- _Required action_: Pull every line holding the word "three" from the data below and copy it.

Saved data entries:
════════════════════

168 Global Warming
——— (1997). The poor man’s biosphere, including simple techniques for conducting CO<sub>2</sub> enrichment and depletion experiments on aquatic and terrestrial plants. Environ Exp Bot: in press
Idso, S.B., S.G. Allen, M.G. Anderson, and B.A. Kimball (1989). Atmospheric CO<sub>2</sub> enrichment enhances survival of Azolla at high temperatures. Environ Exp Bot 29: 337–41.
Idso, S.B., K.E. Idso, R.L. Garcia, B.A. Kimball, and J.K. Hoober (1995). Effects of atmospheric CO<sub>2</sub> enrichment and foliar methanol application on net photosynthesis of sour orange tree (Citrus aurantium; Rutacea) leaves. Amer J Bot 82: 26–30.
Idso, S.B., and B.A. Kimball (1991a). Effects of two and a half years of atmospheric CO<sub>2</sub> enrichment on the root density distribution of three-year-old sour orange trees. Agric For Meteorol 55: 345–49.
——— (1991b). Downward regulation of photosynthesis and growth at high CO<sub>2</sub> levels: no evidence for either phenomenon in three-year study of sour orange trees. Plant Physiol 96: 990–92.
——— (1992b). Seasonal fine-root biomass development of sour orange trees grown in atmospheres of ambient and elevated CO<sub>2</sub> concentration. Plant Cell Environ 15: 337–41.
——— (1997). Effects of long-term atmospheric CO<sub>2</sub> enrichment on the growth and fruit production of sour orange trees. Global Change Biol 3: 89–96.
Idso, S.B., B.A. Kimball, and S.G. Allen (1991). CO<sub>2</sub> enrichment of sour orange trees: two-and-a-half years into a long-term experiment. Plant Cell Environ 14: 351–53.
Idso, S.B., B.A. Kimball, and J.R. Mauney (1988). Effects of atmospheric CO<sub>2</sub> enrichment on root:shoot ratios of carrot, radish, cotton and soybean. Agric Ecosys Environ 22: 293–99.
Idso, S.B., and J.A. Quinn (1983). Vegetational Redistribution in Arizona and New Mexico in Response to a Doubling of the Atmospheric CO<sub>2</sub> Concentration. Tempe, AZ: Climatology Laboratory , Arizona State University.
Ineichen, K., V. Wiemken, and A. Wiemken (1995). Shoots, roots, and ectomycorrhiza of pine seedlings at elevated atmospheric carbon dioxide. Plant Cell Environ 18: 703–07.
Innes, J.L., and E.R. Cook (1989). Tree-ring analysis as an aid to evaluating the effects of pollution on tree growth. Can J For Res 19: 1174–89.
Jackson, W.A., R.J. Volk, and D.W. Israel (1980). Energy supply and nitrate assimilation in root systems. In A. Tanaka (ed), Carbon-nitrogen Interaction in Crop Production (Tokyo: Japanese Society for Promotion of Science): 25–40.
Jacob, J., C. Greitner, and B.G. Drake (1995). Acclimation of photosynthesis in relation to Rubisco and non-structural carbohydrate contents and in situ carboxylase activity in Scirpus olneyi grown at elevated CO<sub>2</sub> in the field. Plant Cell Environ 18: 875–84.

════════════════════

- _Output of the exercise_:
Idso, S.B., and B.A. Kimball (1991a). Effects of two and a half years of atmospheric CO<sub>2</sub> enrichment on the root density distribution of three-year-old sour orange trees. Agric For Meteorol 55: 345–49.
——— (1991b). Downward regulation of photosynthesis and growth at high CO<sub>2</sub> levels: no evidence for either phenomenon in three-year study of sour orange trees. Plant Physiol 96: 990–92.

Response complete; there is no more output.